> TASKS AND EXERCISES:
#1 In the Copa de la Reina text, in what year was the tournament's first edition held?
#2 Write out the part of the Copa de la Reina text starting at "From 2004 to" and ending at "in the tournament.".

> TEXT EXCERPT:
The Copa de la Reina (Queen's Cup) is an annual cup competition for Spanish women's association football teams organized by the Royal Spanish Football Federation. Its full name is Campeonato de España - Copa de Su Majestad la Reina (Championship of Spain - Her Majesty the Queen's Cup).

History
The tournament's first edition took place in 1983, five years before the Spanish women's league was created. Up to the creation of the women's league the winners of this cup were crowned as Spanish football champions.

From 2004 to 2017, it was played knockout tournament taking place once the season is over as top eight clubs at the end of the league season qualify for it. Since 2018, all the 16 teams of the first division joined the competition, that started to be played during the league season.

The 2021–22 season featured 52 clubs; all 16 teams team in Primera División, all 32 teams from Segunda División Pro, and the four promoted teams from Primera Nacional de Fútbol. Reserve teams are excluded from participating in the tournament.

> RECORDED INFORMATION:
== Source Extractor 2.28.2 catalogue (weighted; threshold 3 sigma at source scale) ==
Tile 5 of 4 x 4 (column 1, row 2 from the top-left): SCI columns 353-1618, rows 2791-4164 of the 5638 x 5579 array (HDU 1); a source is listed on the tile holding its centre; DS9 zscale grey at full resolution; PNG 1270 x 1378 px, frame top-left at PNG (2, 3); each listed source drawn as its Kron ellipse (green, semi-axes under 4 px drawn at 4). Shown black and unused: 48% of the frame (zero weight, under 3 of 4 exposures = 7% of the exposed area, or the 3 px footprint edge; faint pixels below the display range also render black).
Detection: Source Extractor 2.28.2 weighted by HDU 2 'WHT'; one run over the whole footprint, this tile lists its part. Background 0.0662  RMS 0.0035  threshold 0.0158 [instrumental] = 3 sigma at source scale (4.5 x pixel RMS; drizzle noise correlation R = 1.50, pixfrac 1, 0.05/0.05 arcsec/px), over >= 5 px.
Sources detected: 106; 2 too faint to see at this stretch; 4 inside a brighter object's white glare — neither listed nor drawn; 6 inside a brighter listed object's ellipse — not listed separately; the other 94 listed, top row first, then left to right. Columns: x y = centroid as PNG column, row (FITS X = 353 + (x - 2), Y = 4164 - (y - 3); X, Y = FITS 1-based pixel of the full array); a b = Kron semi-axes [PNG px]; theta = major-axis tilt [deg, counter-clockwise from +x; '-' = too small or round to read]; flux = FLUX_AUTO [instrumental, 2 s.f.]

> ANSWERS TO THE EXERCISE:
#1 1983

#2
From 2004 to 2017, it was played knockout tournament taking place once the season is over as top eight clubs at the end of the league season qualify for it. Since 2018, all the 16 teams of the first division joined the competition, that started to be played during the league season.

The 2021–22 season featured 52 clubs; all 16 teams team in Primera División, all 32 teams from Segunda División Pro, and the four promoted teams from Primera Nacional de Fútbol. Reserve teams are excluded from participating in the tournament.